Lovense Addresses Account Takeover Problem


Lovense is famous for its collection of vibrators that can be controlled remotely. Nonetheless, it encountered a major security flaw that compromised user emails, enabling hackers to take over accounts without requiring a password. Thankfully, these problems have now been addressed, though not without some controversy.

Security analyst BobDaHacker found that user email addresses could be easily accessed by muting an individual in the app. This vulnerability made it possible to reveal every Lovense user’s email with minimal effort.

By obtaining the email, hackers were able to create a valid gtoken without needing a password, thus gaining full access to a Lovense account. The researchers alerted Lovense about the issue in late March, and they promised to implement fixes.

In June 2025, Lovense communicated to the researchers that the resolution would take 14 months because of concerns regarding pressuring legacy users to upgrade the application. Partial remedies were put in place, but the issues continued. On July 28, researchers announced that Lovense was still leaking emails, affecting over 11 million user accounts.

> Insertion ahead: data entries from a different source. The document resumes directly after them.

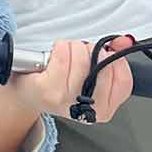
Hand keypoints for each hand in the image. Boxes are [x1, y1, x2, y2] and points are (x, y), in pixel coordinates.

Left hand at [7, 36, 134, 122]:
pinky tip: (56, 52)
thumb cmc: (60, 82)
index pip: (123, 81)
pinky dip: (61, 47)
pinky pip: (62, 56)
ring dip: (74, 46)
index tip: (106, 52)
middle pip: (102, 66)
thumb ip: (112, 58)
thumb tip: (124, 41)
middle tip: (81, 51)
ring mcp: (66, 101)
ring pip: (82, 58)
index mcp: (104, 110)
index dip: (116, 60)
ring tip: (68, 51)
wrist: (27, 93)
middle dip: (92, 50)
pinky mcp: (47, 90)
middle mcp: (86, 110)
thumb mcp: (90, 74)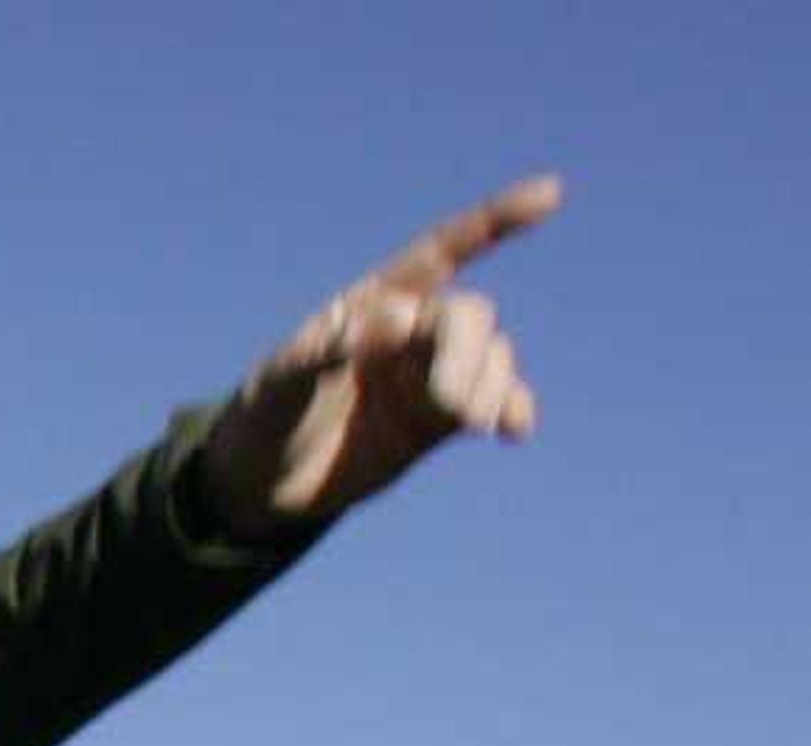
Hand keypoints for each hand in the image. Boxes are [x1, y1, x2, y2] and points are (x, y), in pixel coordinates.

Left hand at [202, 175, 559, 540]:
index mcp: (374, 303)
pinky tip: (515, 428)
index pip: (442, 251)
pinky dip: (511, 409)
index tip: (550, 195)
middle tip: (448, 405)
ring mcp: (429, 373)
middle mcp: (411, 331)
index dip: (494, 222)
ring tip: (466, 422)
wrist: (260, 485)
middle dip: (467, 353)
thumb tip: (398, 319)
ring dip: (490, 386)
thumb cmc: (263, 417)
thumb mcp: (280, 382)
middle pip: (468, 318)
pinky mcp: (440, 420)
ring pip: (490, 359)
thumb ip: (331, 347)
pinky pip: (493, 403)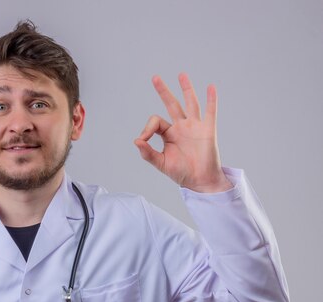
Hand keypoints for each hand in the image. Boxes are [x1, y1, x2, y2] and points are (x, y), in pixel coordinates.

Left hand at [134, 73, 231, 192]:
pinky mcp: (208, 130)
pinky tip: (211, 87)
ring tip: (181, 75)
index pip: (155, 122)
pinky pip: (210, 112)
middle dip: (163, 91)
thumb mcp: (161, 163)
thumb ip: (147, 153)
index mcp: (169, 134)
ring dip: (186, 89)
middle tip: (155, 77)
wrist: (200, 181)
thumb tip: (136, 141)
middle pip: (172, 104)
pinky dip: (211, 100)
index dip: (147, 128)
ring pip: (190, 103)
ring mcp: (195, 127)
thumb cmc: (181, 172)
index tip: (143, 139)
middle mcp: (181, 127)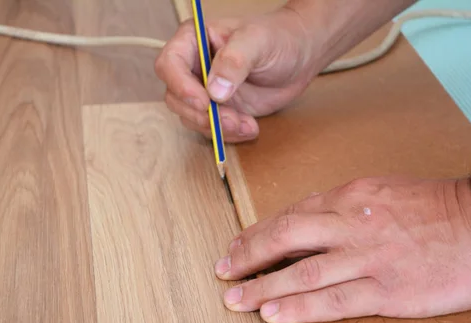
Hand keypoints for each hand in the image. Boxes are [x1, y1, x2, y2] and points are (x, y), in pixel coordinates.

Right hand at [154, 7, 317, 141]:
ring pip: (192, 118)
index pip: (169, 64)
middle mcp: (193, 67)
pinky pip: (211, 130)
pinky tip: (251, 128)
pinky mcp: (218, 111)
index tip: (204, 102)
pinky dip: (229, 135)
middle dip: (202, 114)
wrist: (301, 56)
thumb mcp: (258, 42)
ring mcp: (204, 91)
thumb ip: (234, 61)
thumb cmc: (279, 38)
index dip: (181, 86)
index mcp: (194, 40)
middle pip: (176, 98)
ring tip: (247, 124)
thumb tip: (215, 91)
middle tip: (231, 119)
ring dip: (217, 128)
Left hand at [214, 176, 470, 322]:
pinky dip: (300, 308)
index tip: (236, 246)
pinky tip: (273, 314)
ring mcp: (369, 257)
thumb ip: (342, 206)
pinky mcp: (389, 290)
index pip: (290, 215)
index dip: (258, 233)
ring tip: (235, 299)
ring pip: (302, 272)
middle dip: (248, 255)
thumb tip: (306, 222)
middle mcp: (352, 224)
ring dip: (263, 286)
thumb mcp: (381, 191)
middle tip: (222, 270)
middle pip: (286, 237)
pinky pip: (334, 300)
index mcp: (350, 197)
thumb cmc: (436, 207)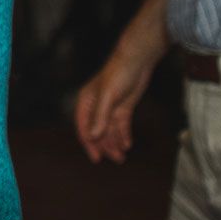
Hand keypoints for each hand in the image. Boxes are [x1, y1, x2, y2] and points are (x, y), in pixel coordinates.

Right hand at [74, 48, 157, 163]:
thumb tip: (93, 137)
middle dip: (105, 145)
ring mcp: (110, 106)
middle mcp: (96, 105)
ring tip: (122, 156)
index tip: (96, 157)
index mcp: (86, 101)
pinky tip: (127, 144)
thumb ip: (100, 117)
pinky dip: (123, 134)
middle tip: (114, 159)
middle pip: (98, 131)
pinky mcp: (123, 106)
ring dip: (115, 142)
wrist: (137, 60)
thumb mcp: (108, 97)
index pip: (84, 127)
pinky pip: (121, 125)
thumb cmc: (118, 73)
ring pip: (110, 129)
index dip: (89, 143)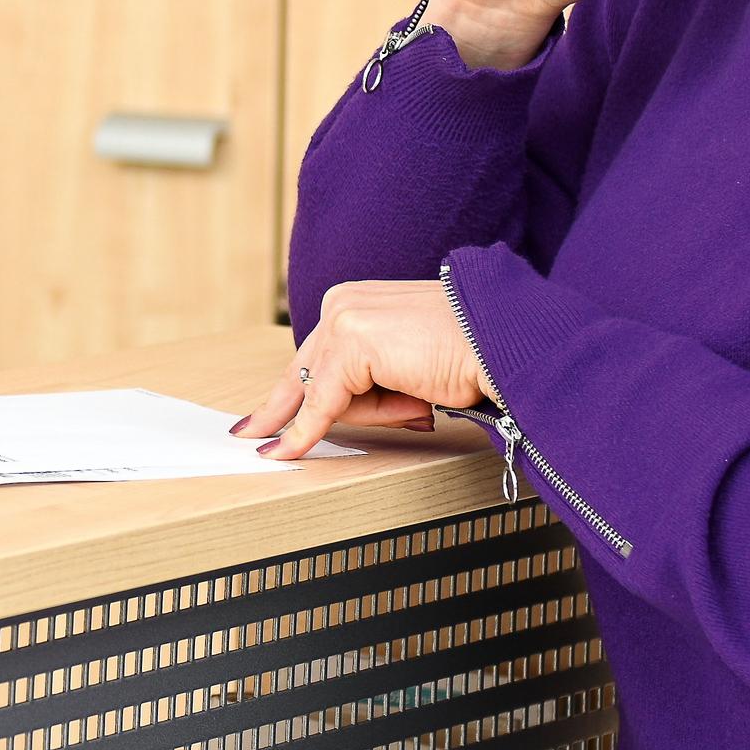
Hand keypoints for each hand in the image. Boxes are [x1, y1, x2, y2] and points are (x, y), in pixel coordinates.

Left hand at [236, 279, 490, 459]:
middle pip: (308, 374)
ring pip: (326, 394)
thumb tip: (327, 416)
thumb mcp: (404, 369)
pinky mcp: (351, 342)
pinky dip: (305, 431)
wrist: (502, 345)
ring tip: (423, 400)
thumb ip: (366, 381)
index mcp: (357, 299)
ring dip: (373, 413)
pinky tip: (280, 451)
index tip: (260, 420)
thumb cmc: (468, 356)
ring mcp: (345, 317)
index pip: (313, 356)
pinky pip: (322, 404)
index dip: (287, 394)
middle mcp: (343, 300)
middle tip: (248, 438)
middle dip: (289, 413)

“We could have effortlessly gathered emails from any public username listings,” BobDaHacker remarked in a blog entry. This was especially troubling for cam models who publicly disclose their usernames but prefer to keep their personal emails confidential.

The news began to spread, and other researchers disclosed that the vulnerability had been known since 2022, with Lovense having shut down the issue without providing a solution. After two more days of media attention, Lovense finally implemented fixes for both vulnerabilities on July 30.

This isn’t the first time Lovense has encountered a security problem. In 2017, the firm faced criticism when it was revealed that its app was recording users during operation. Lovense addressed that concern, clarifying that the audio data was never transmitted to their servers.